▸ GIVEN TASK 1
Answer these from the poultry forum thread:
(a) What did jacksonT put around the guinea hen's leg, and how long was it until she was up and running again?
(b) What does powderhogg01 shoot first at a cat or dog seen in the yard or near the fence line?
(c) Which dog does keramoon imagine a predator call will draw out?
▸ GIVEN TASK 2
Write the next part of the poultry forum thread, picking up after its last line.

▸ PAGE EXTRACT
>>>

That's what I was saying once a dog starts killing it usually starts going for bigger prey including people and won't stop till there put down by someone it's so sad cause its humans that have created the problem and then some poor farmer has to end it.


----------



## keramoon (Apr 12, 2013)

Yeah I agree. I mean I really don't wanna have to do it but it looks like I will have to. It's just sad the owners don't care for their animals.


----------



## jacksonT (Jul 14, 2013)

Something tells me that the two bones that hold her up are hot of place (the knee and the leg bone) feel them. This happened to my guinea hen. I caught her at night put the two bones in place and put doctors tape right around it and 1 month later she is up and running again with my male guinea happy as can be..... There is no need to kill her if you don't have to that's what I always say. Just make sure if you decide to do this the tape isn't to tight.


----------



## keramoon (Apr 12, 2013)

I will check thank you. Her leg works but its like she can't open and close her Talons. And she's eating and drinking normally. Even laid an egg. Doesn't seem in pain so no sense in killing her. Just her talons now


----------



## jacksonT (Jul 14, 2013)

I know exactly what you are talking about. Her toes won't grip to your hand right? And if she laid 
an egg she should be fine!


----------



## ricepaddydaddy (Jun 22, 2012)

Keramoon, if those dogs have moved up to sheep, you or your husband may be next. Do you have a handgun you can carry when outside? Long guns sometimes are a pain in the wazoo to keep handy, and if you need a gun you won't have time to run back to the house.
And you'll need something bigger than a 22.


----------



## powderhogg01 (Jun 4, 2013)

.22 to the head works every time for coyote. And these dogs don't sound much bigger the. Our coyotes from out west. 
It is hard to kill what one perceives as a pet, but as bee stated, if you want to protect your ladies you need to e strict on predator control. 
My house is the black hole for all animals looking to feed on my chickens. I have rifles of all calibers ready and willing to sing. 
My first warning is that of a blunt tip arrow. If I see a cat or dog in the yard or near the fence line and arrow flys. It has a soft runner tip and I never shoot to kill. Simply sends the message , most of the time it's loud and clear.


----------



## keramoon (Apr 12, 2013)

Oh we have a few larger than 22  and we don't go out without at least a 9. And yeah her toes won't grip. I hope that heals up.


----------



## keramoon (Apr 12, 2013)

She didn't lay an egg yesterday but she did two days ago (day after she got her) will she stop producing eggs til she is better or should I worry about her being egg bound ?


----------



## powderhogg01 (Jun 4, 2013)

Wish I could help. My roo got injured fighting something off a week or so ago, he would grip or even use the leg. I took advice from someone on the board and taped the leg up. Week later and he is fighting fit... Ready to defend his ladies once again. 
As for those dogs... I would get proactive with it, if you can hear them, they are close, try using a predator call for coyote.. You will be surprised what's come in to my call. From coyote and fox up to lynx and mountain lion. I have even called a black bear in with a squealing rabbit call.


----------



## keramoon (Apr 12, 2013)

Do you have any pictures so I know how to wrap her foot? And great idea. I imagine it will draw out the husky and the other dog will follow.


----------



## powderhogg01 (Jun 4, 2013)

<<<

▸ RECORDED INFORMATION
>>>

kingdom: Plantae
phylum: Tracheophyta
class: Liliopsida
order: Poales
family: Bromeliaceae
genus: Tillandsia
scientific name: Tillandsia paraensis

<<<
>>>

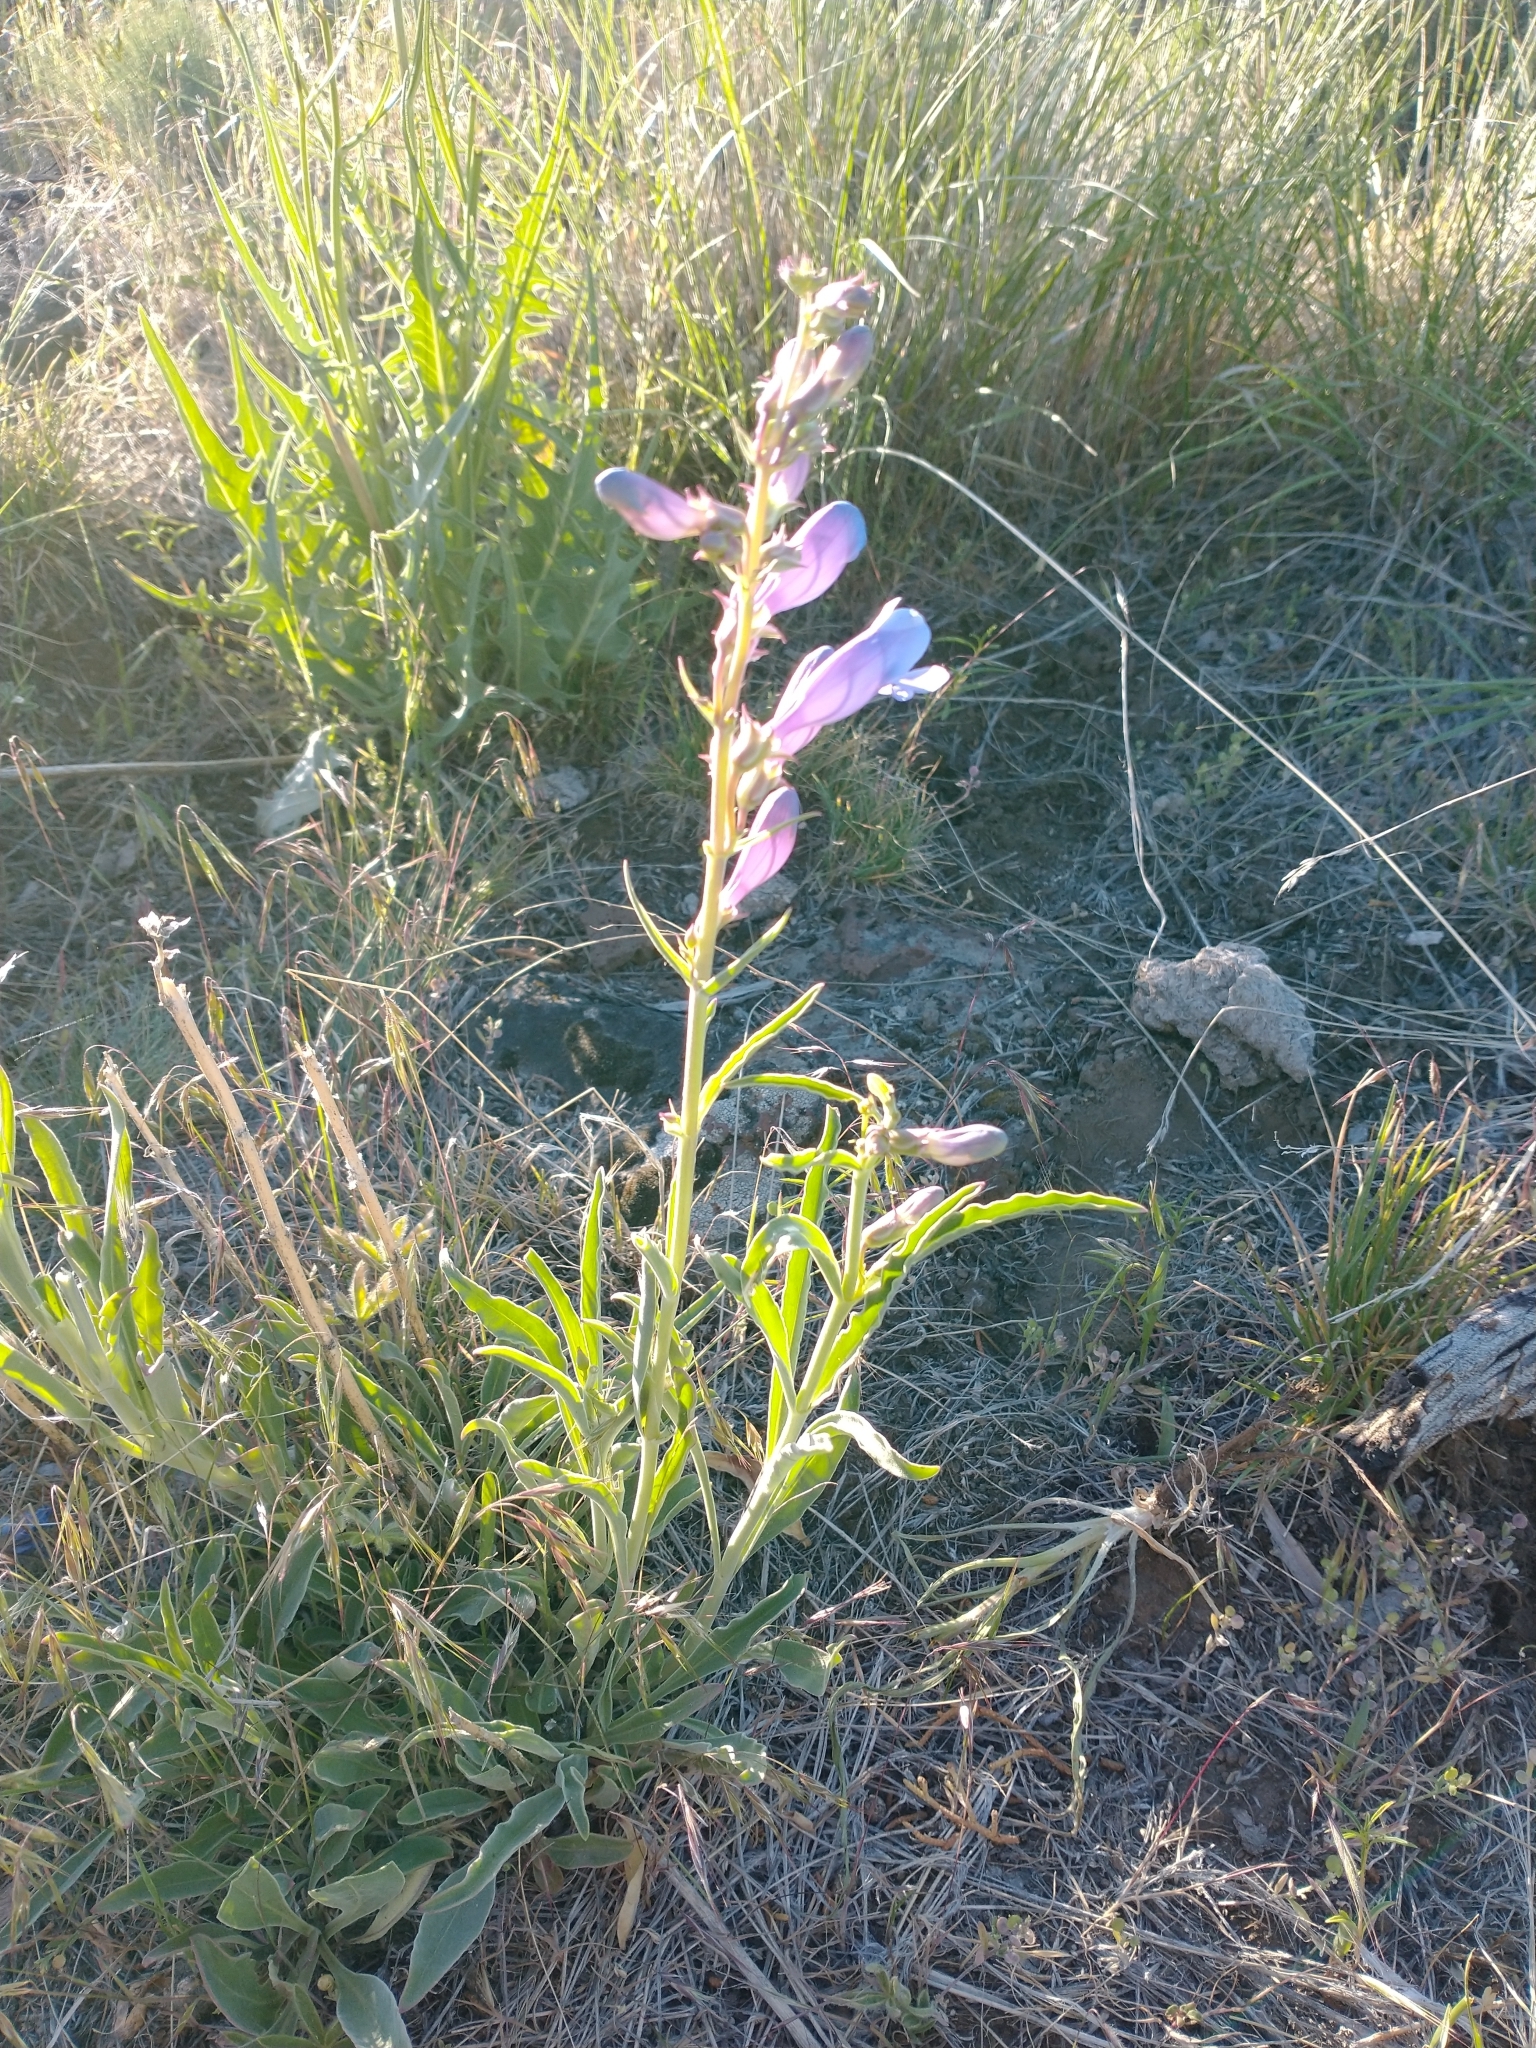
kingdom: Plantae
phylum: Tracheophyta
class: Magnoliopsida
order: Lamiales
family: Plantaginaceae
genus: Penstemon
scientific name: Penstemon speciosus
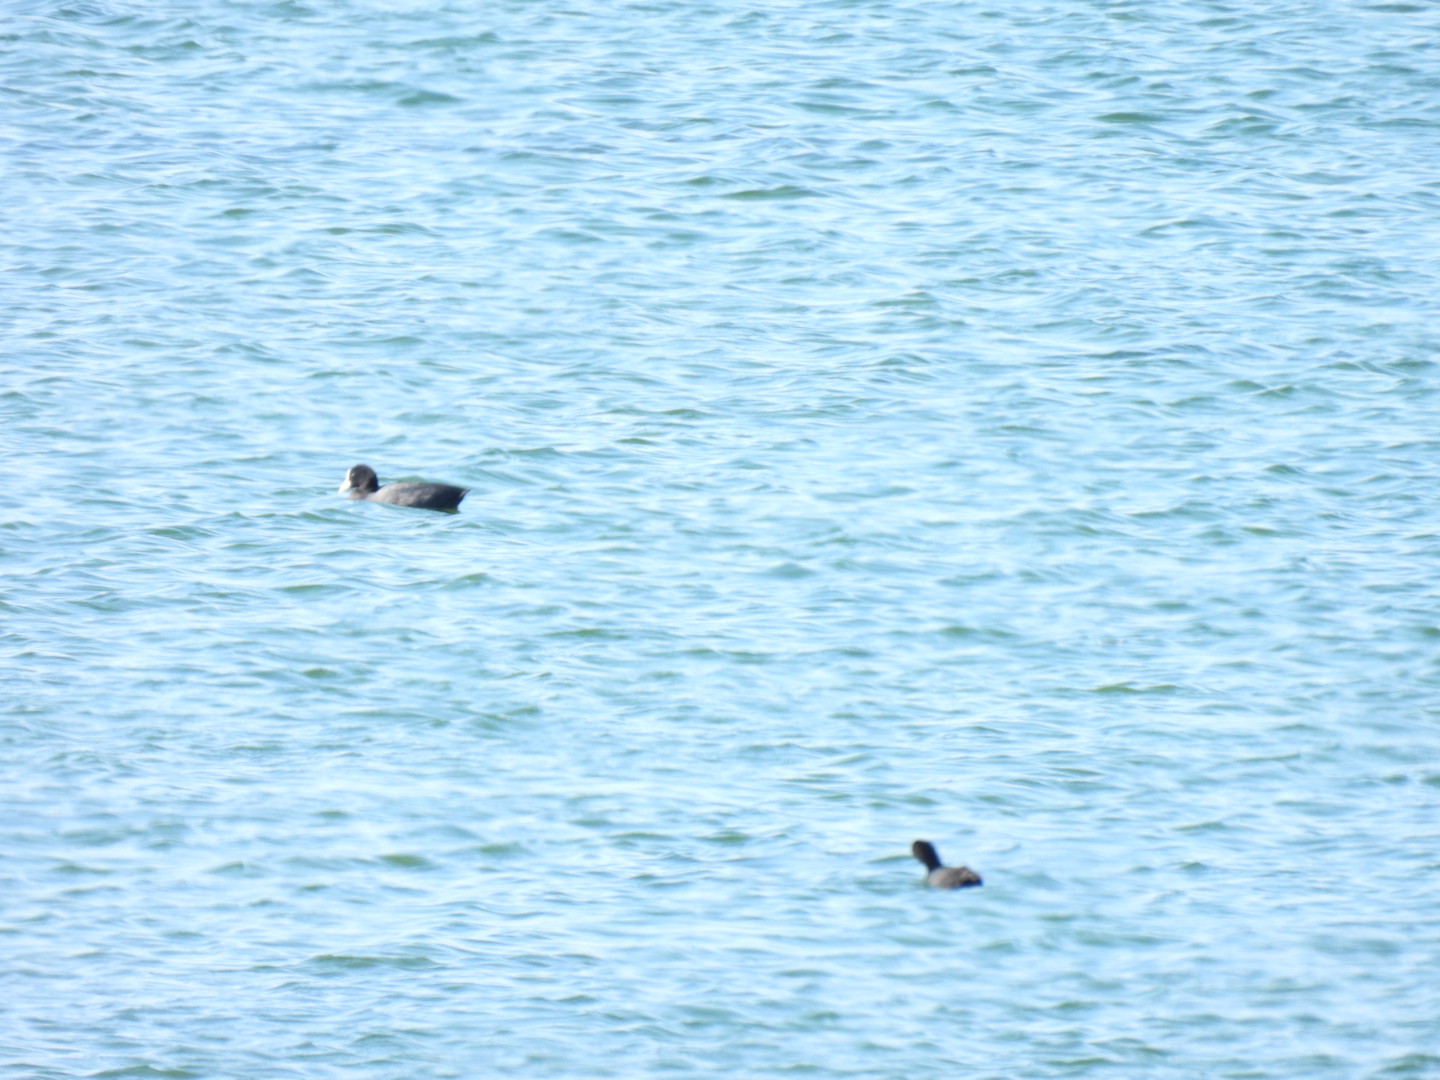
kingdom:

<<<

▸ FINAL ANSWER 1
(a) Doctors tape, and she was up and running again one month later.
(b) A blunt tip arrow with a soft runner tip.
(c) The husky.

▸ FINAL ANSWER 2
I will tell you a story that happened last winter while on a coyote stand. About 15 minutes into the calling sequence I spotted movement in the pine trees. It came into the open, and instead if a wild predator, what emerged was a very unhealthy lab. 
Through my scope I could clearly see that this dog had no collar and had gone wild. You could see the patches of mange, and being December... I opted to end the dogs life. 
This happened at least 50 miles from any homes or business, in the middle of the woods. 
Apparently the same dog had been reported stealing fish from people at a lake nearly 15 miles away. 
He got buried where he dropped and I feel terrible that a house pet would be reduced to such behavior. 
As for the roo, I do not have pictures of him, this month has been the archery season here in Colorado and I have been rather busy


----------



## keramoon (Apr 12, 2013)

:/ yea I'm sorry you had to do that but that dog was scared I'm sure. If he had a collar on that would've been diff but he didn't. My husband wants to take her to a barn animal vet. It worries me because I read some vets rebreak their legs? Idk. I'm a worried chicken mama. Lol

She did love her dinner tonight! Scrambled eggs and oats. With a sprinkle of vitamin d and c. I can tell she wants to so badly get up and walk like normal but she knows she can't. 

My husband was actually wondering if her bite on her back was affecting her walking. It IS on her upper leg that doesn't want to work right. I hope when that heals her movement will return.


----------



## ricepaddydaddy (Jun 22, 2012)

powderhogg01 said:


> I will tell you a story that happened last winter while on a coyote stand. About 15 minutes into the calling sequence I spotted movement in the pine trees. It came into the open, and instead if a wild predator, what emerged was a very unhealthy lab.
> Through my scope I could clearly see that this dog had no collar and had gone wild. You could see the patches of mange, and being December... I opted to end the dogs life.
> This happened at least 50 miles from any homes or business, in the middle of the woods.
> Apparently the same dog had been reported stealing fish from people at a lake nearly 15 miles away.
> ...


I really, really don't like the people who dump their pets out in the country. They are sorry individuals. Despicable, even.
It is not the dogs fault they end up like that.
My wife and I have rescued many of these pitiful dogs from roadside ditches, got them healthy, and kept them as pets. Yes, it's expensive, but those dogs seem to appreciate life (and us) even more than the ones we rescue from death row at the pound. If that's possible.
I do not know how many dogs we have saved over the years, several dozens I guess. We have had as many as 7 at a time, currently we have 5. Although my sweet Ruby is 16 years old now, and in failing health. Then we will have 4. 
I'm just an old softie.

However, I have shot and killed a feral dog that was after my chickens. There is a difference between feral dogs running wild and throw away dogs. You can see it in their eyes. And in their demeanor.


----------



## keramoon (Apr 12, 2013)

ricepaddydaddy said:


> I really, really don't like the people who dump their pets out in the country. They are sorry individuals. Despicable, even.
> It is not the dogs fault they end up like that.
> My wife and I have rescued many of these pitiful dogs from roadside ditches, got them healthy, and kept them as pets. Yes, it's expensive, but those dogs seem to appreciate life (and us) even more than the ones we rescue from death row at the pound. If that's possible.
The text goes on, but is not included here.